**Exercise requirements:**
Continue the article about the town of Tafo in Ghana, writing what follows its final sentence.

- Country: Ghana
- Region: Ashanti Region
- District: Kumasi Metropolitan Assembly

Population (2012)
- • Total: 60,919
- Ranked 30th in Ghana
- Time zone: GMT
- • Summer (DST): GMT

= Tafo =

Town in Ashanti Region, Ghana

Tafo is a town in Kumasi Metropolitan District in the Ashanti Region of Ghana near the regional capital Kumasi. Tafo is the thirtieth most populous settlement in Ghana, in terms of population, with a population of 60,919 people. Because of the town's population and housing development in recent years, it is debatable whether Tafo is still regarded as a separate town, or already a suburb of Kumasi, the capital of the Ashanti region. The town is near Kumasi, with a distance of approximately 3.3 kilometers to the center of a similar name sounding village named New Tafo and must be distinguished from Tafo (However per traditional/kingship administrative system new Tafo and Old Tafo are basically run by a single Chief who happens to be the leader of the left wing of Kumasi Traditional council. Its therefore under same authority but political administration runs them separately. Nana Tafohene is the Chief of both Tafo which comprises the two). Tarkwa is located just 4.6 km away from Tafo. The city center of Kumasi is located approximately 9.8 kilometers away. Tafo is one of the urban constituencies of the Kumasi Metropolitan Assembly. The town's parliamentary candidate shall have one direct seat to the Parliament of Ghana.

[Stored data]
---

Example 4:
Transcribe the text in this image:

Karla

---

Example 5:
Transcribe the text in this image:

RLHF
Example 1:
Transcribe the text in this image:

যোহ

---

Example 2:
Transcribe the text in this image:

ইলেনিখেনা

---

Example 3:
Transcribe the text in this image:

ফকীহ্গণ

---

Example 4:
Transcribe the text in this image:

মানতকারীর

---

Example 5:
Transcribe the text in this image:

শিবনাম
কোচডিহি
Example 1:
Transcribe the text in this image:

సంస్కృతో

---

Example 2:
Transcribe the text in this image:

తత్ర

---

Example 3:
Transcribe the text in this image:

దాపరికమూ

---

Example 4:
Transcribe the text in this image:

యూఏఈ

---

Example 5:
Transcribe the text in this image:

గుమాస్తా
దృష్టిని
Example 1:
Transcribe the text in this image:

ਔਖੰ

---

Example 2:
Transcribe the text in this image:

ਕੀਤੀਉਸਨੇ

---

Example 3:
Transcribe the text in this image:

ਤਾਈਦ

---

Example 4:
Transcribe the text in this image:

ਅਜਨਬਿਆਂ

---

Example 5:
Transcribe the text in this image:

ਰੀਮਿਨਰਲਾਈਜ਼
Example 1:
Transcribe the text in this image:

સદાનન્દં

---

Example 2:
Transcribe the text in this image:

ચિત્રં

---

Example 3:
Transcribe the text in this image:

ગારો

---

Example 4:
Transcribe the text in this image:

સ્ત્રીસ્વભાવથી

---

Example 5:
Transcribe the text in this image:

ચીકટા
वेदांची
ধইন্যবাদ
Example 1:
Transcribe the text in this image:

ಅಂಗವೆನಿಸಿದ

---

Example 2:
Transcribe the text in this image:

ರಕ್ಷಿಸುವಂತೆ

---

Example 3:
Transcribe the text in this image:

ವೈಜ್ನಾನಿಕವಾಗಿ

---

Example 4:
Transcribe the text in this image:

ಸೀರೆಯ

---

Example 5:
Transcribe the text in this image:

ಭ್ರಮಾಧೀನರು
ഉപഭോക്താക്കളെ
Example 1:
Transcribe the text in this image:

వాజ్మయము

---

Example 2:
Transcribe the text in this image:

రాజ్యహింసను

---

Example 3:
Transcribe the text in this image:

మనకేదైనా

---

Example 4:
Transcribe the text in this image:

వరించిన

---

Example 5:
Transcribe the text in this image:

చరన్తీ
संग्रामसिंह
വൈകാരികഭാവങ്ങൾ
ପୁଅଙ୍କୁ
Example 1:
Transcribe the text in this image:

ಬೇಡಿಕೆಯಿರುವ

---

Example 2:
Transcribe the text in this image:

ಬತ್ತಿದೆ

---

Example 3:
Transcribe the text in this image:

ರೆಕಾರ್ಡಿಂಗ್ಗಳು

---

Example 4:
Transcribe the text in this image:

**Result below:**
==History==
Tafo is also due to its history of a regional headquarters of Ashanti-King, the Tafohene. An important Cocoa Research Institute was opened in June 1938 at Tafo. At one point the institute had 1,000 employees. Now it only has about 200 employees who perform essentially research and monitoring activities in the area of cocoa cultivation. On test fields in the laboratory and the biological control, African locust are tested and developed with specific pathogens. In the census of 18 March 1983, there was 25,688 people living in Tafo. A population estimation for January 2007 indicated 53,165 inhabitants.

==Healthcare==
Tafo Hospital, a major hospital in Tafo, is the health care institution of the local population and plays a major role in the overall well-being of the Town's population.

==Weather==
In Tafo, so far, the lowest temperature was measured at 12 °C, which is also the lowest temperature registered in Kumasi and Ghana.